As many of you know, Number 4 is a pretty good swimmer.
She’s got lots of natural talent, plus a body that was made for the sport.
That’s part of the reason she’s a good swimmer. But the bigger part is that she also loves it.
Last night as we were driving home from practice, she said to me, “Mom, I go to school because I have to. But I go to swim practice because I want to. I live for swimming.”
For a year, Number 4 has had the goal of qualifying for a really big swim meet called the Eastern Zones Championship, or Zones as it’s called in the swimming community.
It’s a meet for the best of the best on the East Coast, and there are some amazing swimmers there.
To give you and idea of the caliber of swimmers who swim in this meet, Michael Phelps swam in it when he was ten. And he still holds a bunch of meet records.
Number 4 isn’t on the same level that Michael Phelps was when he was ten, but she’s one of the best in the state.
Plus it’s a pretty big honor to make it, and it’s a great opportunity.
As many of you also know, I coach swimming.
And I’m Number 4’s coach.
When she first told me last April that her goal was to make it to Zones, as her coach I told her what she’d need to do.
I told her she’d need to work harder than everyone else. I told her she’d really need to focus when she was in the pool. I told her she’d need to attend more than four practices a week which is the minimum number of practices the kids in her group are supposed to attend. And I told her she’d need to do extra work outside the pool.
As her mom, I put no pressure on her. I didn’t push her to do anything above and beyond the minimum requirements.
Sure, I want her to succeed and I want her to achieve the goals she’s set for herself.
And as her coach I do everything I can to help her when she’s in the pool.
But as her mom, I’m trying really hard to maintain perspective, to be supportive and not to push her.
I’m not gonna lie.
It’s hard. It’s a fine line to walk. It’s hard to transition from mom to coach and back to mom on a daily basis.
So we are at the end of the season. Number 4 has her last big meet this weekend called Age Groups. It’s a four day meet that runs from Thursday through Sunday, and it’s her last chance to qualify for Zones. She’s swimming 6 events, and she has a shot at qualifying in just about all of them.
As her coach and her mom, I’m so proud of her.
She has worked her ass off since September.
She’s gone to six practices a week. Every Monday, Wednesday and Friday she came to the pool early with me, and while I coached another group, she ran on the track, and did circuits of strength training on her own.
I gave her ideas of what she could do and helped her come up with a plan, but I never forced her or guilted her into anything. She did it all on her own, always pushing herself, and always with her eye on the prize: Qualifying for Zones.

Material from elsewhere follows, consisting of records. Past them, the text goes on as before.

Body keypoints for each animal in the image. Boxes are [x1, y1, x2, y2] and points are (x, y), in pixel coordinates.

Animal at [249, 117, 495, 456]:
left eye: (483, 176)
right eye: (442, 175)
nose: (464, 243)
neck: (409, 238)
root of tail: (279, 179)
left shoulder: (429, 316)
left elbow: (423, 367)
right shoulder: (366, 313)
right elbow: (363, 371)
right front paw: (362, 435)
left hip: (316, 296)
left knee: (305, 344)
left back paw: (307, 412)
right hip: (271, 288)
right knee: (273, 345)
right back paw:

I don’t think there is really anything more she could have done.
So now we just have to wait and see.
She is so excited to swim this weekend she is nearly bursting out of her own skin.
She’s nervous. But she’s also confident.
She says to me, Mom, I just keep envisioning myself going to Zones. I’m not doubting myself. I just know I’m going to do it.
I’m totally freaking out.
As her mom, I want to see her succeed so badly, because nobody has worked harder than she has. And because of course no parent wants to see their kid work so hard to achieve something and ultimately fail.
As her coach, I feel the same way. Nobody has worked harder than her in or out of the pool, and it was all internally motivated.
I’m so inspired by her.
But as her coach, I am also so nervous.
Because although I know I’ve done everything I can to help her, if she doesn’t qualify for this meet, I will have failed her.
And then I will have failed her as a mom, too.
I haven’t really failed her.
And I know I shouldn’t even be thinking this way.
But I am.
One of the perks of parenthood.
I waiver from being completely confident that I’ve done exactly what she needs in order to achieve her goals to being scared shitless that I’ve fucked something up.
And I know that’s silly. I know I shouldn’t even put those crazy nervous thoughts out there into the universe.
But they are for sure running through my head pretty much 24/7. I am in complete freak out mode.
Any other parent in this position, although I would hope they wouldn’t, could point the finger at the coach if their kid fails.
But I have to point it at myself.
There isn’t a whole lot to be done now.
The piper has been paid. The money is in the bank. It’s up to her now.
As her mom I really want to see her happy. But I’m trying to keep my wits about me and keep things in perspective.
She’s only ten. It’s not like it’s Olympic Trials or anything.
But it’s a really big deal for Number 4. It’s the first big dream she’s really had.
And as her coach?
Well, no coach wants their athletes to fail.
And as her coach, I really, really, REALLY want to be the one to help her make her dreams come true.